第二百六十八章
本质上而言,凌肃的血脉里是有着顾琬的刚硬的。
不管凌颇是晓之以理还是动之以情,乃至于灵堂前痛哭流涕地压着一双儿女给凌颂的灵位磕头赔罪,也丝毫未能动摇凌肃分家的决心。
于是这个炎炎夏日里,京城里再次掀起一阵八卦之风。
就在先武定侯的灵堂前,世子凌肃,将叔父一家扫地出门。
当然,这是一种说法。
另一种与之对立的说法就是,武定侯的死,与三房的夫妻二人有关。
其中种种涉及到了侯府秘闻,不可说。
相信哪一种的都大有人在。
凌肃与凌妙倒是不理会这些,因天热,便不肯多耽搁,只按着日子将凌颂发丧了。
可怜凌颂,曾经也是京中颇有名气的少年俊才。
他此生,本不知是哪里的山野乡子,亲生父母都不知道是谁,只因老韩氏贪念,硬是成了老武定侯的嫡长子。
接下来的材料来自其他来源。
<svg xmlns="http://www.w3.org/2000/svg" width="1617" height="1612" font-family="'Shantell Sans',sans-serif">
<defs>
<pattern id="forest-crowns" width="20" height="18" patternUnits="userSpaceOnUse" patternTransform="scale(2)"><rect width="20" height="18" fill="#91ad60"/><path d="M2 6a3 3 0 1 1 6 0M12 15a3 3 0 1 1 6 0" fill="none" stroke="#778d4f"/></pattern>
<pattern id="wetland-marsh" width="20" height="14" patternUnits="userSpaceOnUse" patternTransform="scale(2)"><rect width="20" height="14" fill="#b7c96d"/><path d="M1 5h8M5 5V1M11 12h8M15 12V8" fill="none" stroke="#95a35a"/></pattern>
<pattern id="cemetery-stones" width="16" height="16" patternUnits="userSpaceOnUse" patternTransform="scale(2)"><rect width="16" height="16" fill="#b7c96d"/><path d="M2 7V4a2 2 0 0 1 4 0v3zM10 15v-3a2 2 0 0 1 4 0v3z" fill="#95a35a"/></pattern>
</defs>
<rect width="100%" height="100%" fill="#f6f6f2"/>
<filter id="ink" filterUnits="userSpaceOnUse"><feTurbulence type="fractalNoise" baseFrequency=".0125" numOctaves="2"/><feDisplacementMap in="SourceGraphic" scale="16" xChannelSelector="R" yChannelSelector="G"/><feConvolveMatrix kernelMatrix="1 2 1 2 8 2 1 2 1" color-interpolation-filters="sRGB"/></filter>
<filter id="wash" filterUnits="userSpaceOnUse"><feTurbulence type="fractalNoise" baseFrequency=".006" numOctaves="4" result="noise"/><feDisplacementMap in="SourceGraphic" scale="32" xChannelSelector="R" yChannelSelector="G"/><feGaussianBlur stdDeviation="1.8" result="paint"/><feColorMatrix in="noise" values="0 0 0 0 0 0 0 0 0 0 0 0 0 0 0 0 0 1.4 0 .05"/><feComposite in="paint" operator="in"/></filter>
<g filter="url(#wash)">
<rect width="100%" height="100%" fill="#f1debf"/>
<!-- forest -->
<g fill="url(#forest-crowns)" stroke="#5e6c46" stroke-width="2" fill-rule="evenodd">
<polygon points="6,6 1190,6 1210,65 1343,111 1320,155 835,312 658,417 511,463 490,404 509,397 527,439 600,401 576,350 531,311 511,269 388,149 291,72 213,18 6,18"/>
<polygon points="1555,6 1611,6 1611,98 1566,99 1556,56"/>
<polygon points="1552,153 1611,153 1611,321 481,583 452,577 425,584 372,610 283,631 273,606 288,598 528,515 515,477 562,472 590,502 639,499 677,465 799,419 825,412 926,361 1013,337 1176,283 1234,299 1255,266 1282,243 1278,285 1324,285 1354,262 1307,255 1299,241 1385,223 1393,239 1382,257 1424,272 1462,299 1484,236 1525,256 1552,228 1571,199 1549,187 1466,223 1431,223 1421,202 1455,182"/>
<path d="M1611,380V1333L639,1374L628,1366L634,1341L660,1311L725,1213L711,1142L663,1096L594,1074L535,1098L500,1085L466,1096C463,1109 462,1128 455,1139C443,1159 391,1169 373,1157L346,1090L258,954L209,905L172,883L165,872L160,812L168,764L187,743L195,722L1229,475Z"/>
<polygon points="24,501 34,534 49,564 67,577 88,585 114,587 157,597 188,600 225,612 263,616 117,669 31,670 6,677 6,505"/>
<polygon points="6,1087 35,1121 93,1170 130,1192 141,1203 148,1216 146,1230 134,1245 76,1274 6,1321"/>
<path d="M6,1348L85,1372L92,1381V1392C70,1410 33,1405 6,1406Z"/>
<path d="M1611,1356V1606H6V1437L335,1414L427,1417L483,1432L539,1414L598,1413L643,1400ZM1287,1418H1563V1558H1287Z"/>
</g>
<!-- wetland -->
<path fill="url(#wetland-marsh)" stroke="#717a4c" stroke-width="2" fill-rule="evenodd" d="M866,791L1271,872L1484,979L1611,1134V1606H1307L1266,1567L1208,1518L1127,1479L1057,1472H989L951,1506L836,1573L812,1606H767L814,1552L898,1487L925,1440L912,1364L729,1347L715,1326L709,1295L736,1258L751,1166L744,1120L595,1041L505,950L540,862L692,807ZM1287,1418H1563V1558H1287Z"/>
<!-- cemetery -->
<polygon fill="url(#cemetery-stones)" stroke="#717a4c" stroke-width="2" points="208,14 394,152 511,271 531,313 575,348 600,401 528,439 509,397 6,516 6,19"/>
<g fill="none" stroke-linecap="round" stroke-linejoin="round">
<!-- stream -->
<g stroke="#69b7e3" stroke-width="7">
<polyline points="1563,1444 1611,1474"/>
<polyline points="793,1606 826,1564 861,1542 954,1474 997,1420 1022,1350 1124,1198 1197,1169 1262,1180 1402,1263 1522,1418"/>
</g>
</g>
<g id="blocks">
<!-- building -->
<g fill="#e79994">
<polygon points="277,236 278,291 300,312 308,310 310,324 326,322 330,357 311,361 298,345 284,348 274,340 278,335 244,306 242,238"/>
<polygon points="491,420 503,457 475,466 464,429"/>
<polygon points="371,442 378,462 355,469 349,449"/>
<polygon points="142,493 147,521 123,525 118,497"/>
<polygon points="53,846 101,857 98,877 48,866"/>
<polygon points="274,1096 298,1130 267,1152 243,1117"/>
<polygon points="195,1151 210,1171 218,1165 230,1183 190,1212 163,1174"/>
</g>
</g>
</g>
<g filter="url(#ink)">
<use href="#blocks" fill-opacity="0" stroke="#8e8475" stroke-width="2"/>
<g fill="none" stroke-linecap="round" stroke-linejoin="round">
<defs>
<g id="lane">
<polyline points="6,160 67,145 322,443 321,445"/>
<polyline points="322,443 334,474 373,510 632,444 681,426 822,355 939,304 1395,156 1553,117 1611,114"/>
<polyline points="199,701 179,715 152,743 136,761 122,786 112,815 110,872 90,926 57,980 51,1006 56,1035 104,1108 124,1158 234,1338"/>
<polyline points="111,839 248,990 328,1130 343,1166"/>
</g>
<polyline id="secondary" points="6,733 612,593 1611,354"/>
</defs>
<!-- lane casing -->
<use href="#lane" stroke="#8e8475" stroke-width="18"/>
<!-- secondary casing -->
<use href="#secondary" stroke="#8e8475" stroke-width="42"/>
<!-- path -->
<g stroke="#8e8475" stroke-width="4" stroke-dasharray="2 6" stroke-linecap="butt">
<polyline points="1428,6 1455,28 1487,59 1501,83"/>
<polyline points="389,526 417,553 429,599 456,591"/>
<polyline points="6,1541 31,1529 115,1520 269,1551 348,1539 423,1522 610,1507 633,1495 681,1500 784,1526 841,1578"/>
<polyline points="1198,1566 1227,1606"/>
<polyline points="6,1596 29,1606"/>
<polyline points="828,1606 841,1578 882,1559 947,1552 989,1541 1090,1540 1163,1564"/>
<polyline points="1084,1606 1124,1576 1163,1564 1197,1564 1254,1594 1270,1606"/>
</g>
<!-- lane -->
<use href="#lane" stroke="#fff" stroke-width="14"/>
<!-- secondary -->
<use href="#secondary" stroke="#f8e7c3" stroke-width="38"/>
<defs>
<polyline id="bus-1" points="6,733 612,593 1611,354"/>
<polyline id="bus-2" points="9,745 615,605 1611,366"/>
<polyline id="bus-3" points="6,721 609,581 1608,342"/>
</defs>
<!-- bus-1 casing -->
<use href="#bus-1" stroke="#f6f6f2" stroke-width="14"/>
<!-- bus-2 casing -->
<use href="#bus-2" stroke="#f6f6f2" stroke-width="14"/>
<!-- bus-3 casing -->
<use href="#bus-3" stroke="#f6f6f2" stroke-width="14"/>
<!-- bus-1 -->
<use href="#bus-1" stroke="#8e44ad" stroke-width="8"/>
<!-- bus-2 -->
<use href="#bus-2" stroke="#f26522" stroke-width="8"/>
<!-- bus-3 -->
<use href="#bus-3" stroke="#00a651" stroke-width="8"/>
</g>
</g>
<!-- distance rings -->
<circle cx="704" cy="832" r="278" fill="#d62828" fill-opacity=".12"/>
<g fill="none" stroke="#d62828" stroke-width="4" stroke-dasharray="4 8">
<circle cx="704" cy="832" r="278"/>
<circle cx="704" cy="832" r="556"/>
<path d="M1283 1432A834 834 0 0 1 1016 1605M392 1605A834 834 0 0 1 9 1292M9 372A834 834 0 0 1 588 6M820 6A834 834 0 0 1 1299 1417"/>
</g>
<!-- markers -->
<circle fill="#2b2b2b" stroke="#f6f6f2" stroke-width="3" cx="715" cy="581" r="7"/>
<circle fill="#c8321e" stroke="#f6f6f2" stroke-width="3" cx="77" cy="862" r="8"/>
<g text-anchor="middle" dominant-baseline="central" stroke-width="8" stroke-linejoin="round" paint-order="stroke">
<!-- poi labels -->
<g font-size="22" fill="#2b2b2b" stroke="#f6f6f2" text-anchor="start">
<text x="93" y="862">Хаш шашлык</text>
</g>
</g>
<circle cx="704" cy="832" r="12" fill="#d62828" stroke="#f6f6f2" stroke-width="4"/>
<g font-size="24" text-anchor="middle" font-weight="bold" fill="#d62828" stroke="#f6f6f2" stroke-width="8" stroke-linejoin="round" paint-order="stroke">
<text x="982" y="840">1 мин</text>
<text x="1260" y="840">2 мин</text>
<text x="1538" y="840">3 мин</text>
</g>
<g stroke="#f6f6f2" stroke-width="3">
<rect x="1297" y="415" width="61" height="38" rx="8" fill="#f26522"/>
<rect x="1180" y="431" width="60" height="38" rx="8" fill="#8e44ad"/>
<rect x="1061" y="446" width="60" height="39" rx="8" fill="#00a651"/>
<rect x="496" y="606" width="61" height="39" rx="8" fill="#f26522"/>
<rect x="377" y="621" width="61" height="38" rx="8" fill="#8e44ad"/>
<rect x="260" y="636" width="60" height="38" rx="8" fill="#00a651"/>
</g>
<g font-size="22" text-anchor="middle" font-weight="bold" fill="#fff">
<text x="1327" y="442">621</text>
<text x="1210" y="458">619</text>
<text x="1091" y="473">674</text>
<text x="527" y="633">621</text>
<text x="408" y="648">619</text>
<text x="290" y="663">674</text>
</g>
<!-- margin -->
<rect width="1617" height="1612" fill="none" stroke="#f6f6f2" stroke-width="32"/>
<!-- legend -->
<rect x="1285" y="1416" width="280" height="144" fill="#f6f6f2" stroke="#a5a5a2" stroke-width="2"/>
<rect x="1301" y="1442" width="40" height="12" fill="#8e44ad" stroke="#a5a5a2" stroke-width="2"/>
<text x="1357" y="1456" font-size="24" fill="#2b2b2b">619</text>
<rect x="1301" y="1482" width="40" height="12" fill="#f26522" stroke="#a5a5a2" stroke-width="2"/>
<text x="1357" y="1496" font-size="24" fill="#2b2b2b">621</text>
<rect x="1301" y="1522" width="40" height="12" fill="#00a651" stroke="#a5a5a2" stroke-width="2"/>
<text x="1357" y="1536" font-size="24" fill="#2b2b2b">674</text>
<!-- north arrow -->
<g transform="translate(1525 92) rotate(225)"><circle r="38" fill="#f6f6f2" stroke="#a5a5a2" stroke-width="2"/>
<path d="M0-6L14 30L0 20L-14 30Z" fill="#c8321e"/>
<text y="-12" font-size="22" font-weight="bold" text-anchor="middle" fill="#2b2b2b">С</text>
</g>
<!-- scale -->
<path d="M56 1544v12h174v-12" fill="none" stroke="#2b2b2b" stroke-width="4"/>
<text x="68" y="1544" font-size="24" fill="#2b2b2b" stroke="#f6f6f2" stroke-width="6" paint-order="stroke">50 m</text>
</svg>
从此,锦绣丛,绮罗地,风光风流了大半辈子,倒也不算委屈了。
棺椁入土后,凌妙最后看了一眼,心下不禁叹息。
哪怕命运如何起伏跌宕,人这一生,最终的归宿也不过是一抔净土罢了。
之后,凌肃便开始借着守孝的名义,开始闭门谢客。
“哥哥,你这一守孝,便是三年。”
三年之中,凌肃不能成亲,不能科举。
凌妙便有些替自家兄长可惜。
凌肃惊才绝艳,早早就已经中了解元。
只是因身体原因,并未参加春闱而已。
上次春闱,正是武定侯府多事之秋,凌肃自己也没有应考的心思,便耽误了。
下一科,还要再过两年,也正是凌肃孝期之内。
这样啊算起来,竟是还要再等一科。
如此,五六年的功夫便要耽搁下去了。
“无妨。”
凌肃自己如今也没有了科举晋身的凌云壮志。
“我好歹是侯府的世子,便是降等袭爵,至少也还有爵位呢。
还有母亲和你在,莫非以后我过不好?多等一科便多等一科吧,文章也更加老道一些。”
又嘱咐凌妙,“差不多的时候你也母亲那边吧……按照礼法来说,你也不好多待的。”
凌妙随着顾琬改嫁到了定北侯府,律法上就已经是凌颢的女儿了,与武定侯府没有什么干系。
凌家嫡庶两支的纷争,京城中都知道。
甚至皇帝还特意下旨,令凌颂与凌颢分了宗。
凌妙已经给生父送了葬,没有理由继续顶着定北侯小姐的名号,为武定侯守孝了。